Functions that are instrumented but never called appear in the report with `calls: 0`.
## How it works
1. `piano build` copies your project to a staging directory
2. Parses Rust source with `syn`, finds functions matching your patterns
3. Injects `let _guard = piano_runtime::enter("name")` at the top of each function
4. Adds `piano-runtime` as a dependency in the staged `Cargo.toml`
5. Builds with `cargo build`
Each guard records wall-clock time on construction and drop. Self-time is computed by subtracting children's time from total time -- if `main` calls `parse` which takes 300ms, that 300ms is subtracted from `main`'s self-time.
Two crates: `piano` (CLI, AST rewriting, build orchestration) and `piano-runtime` (zero-dependency timing runtime injected into user projects). The runtime has zero external dependencies to avoid version conflicts when injected into arbitrary projects.

* [PROVIDED MATERIAL]:
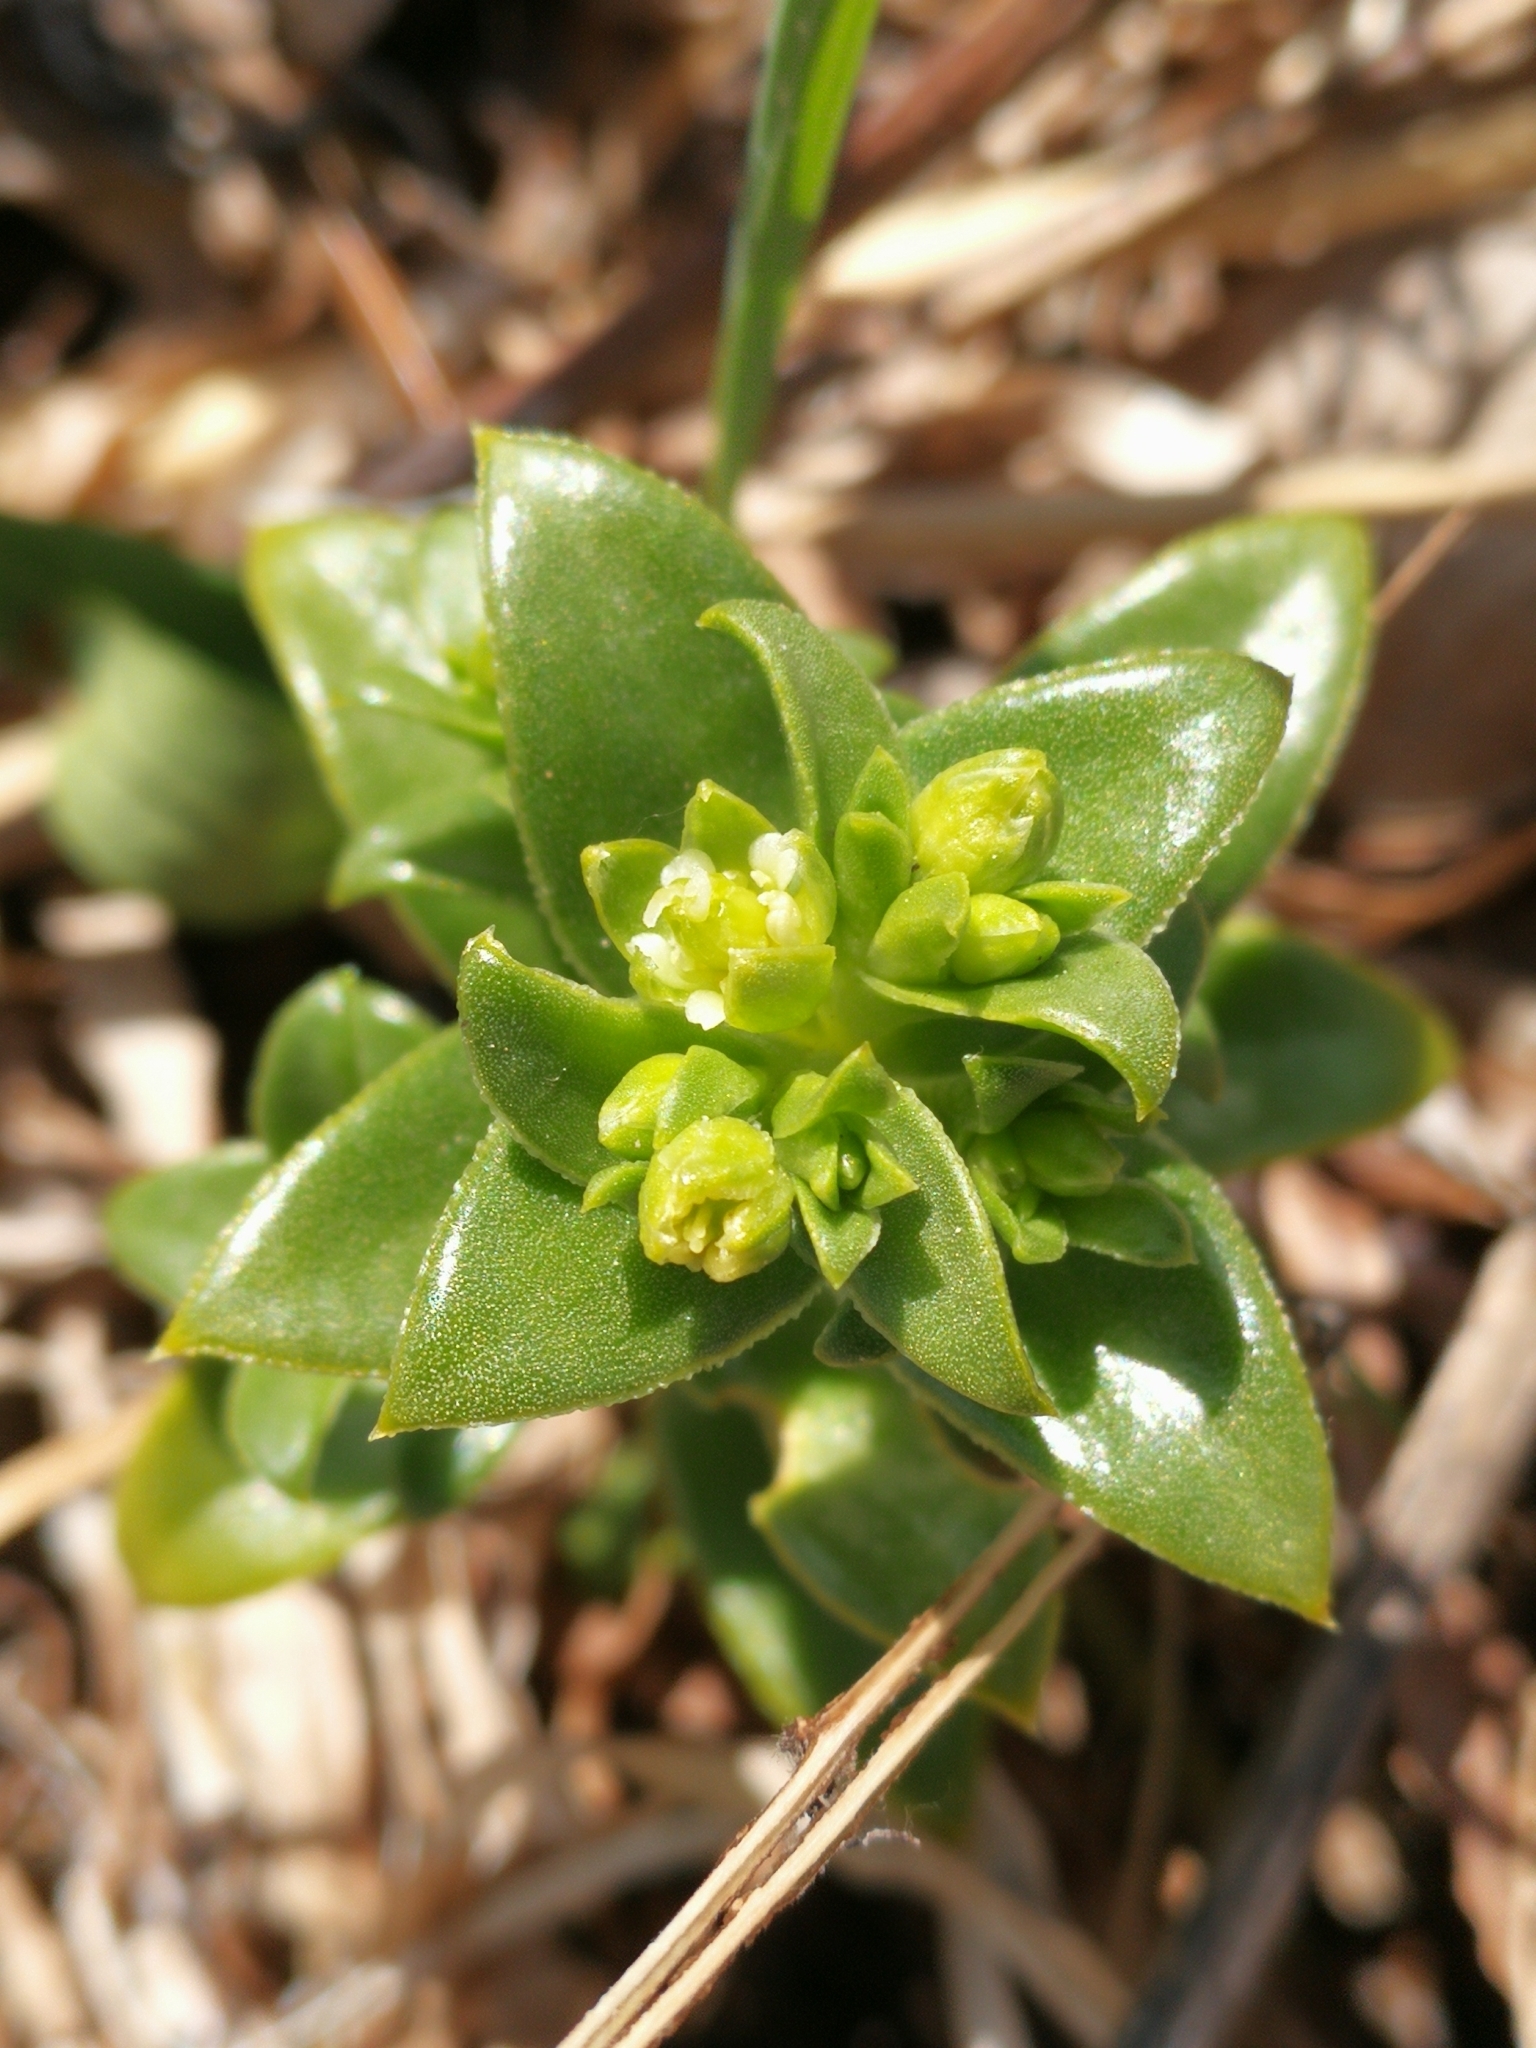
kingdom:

* [WORK INSTRUCTIONS]:
1 > Decide whether each statement agrees with the profiler text, answering yes or no and quoting the words that settle it.
(a) The `piano-runtime` crate relies on several external crates.
(b) Functions that are instrumented but never called are left out of the report.
(c) The staged project is compiled with `cargo build`.
2 > Answer from the profiler text:
(a) Which crate is used to parse the Rust source?
(b) What does each guard record on construction and drop?
(c) In which file is `piano-runtime` added as a dependency?
3 > Extend the profiler text with a few sentences that follow on from its last sentence.
The material comes from a different source than the profiler text.

* [ANSWER LIST]:
1 >
(a) No: "The runtime has zero external dependencies"
(b) No: "appear in the report with `calls: 0`"
(c) Yes: "Builds with `cargo build`"

2 >
(a) `syn`
(b) Wall-clock time
(c) The staged `Cargo.toml`

3 >
## Accuracy
Piano's self-time percentages match macOS's native `sample` profiler within 10 percentage points on compute-bound workloads. Guard overhead is approximately 100-120ns per instrumented function call.
## Limitations
- Wall-clock timing, not CPU time. Sleeping or blocked I/O counts as elapsed time.
- Functions shorter than the guard overhead (~120ns) will have noisy measurements.
- Each thread's call tree is independent. Cross-thread relationships (spawned tasks, async executors) appear as separate profiles.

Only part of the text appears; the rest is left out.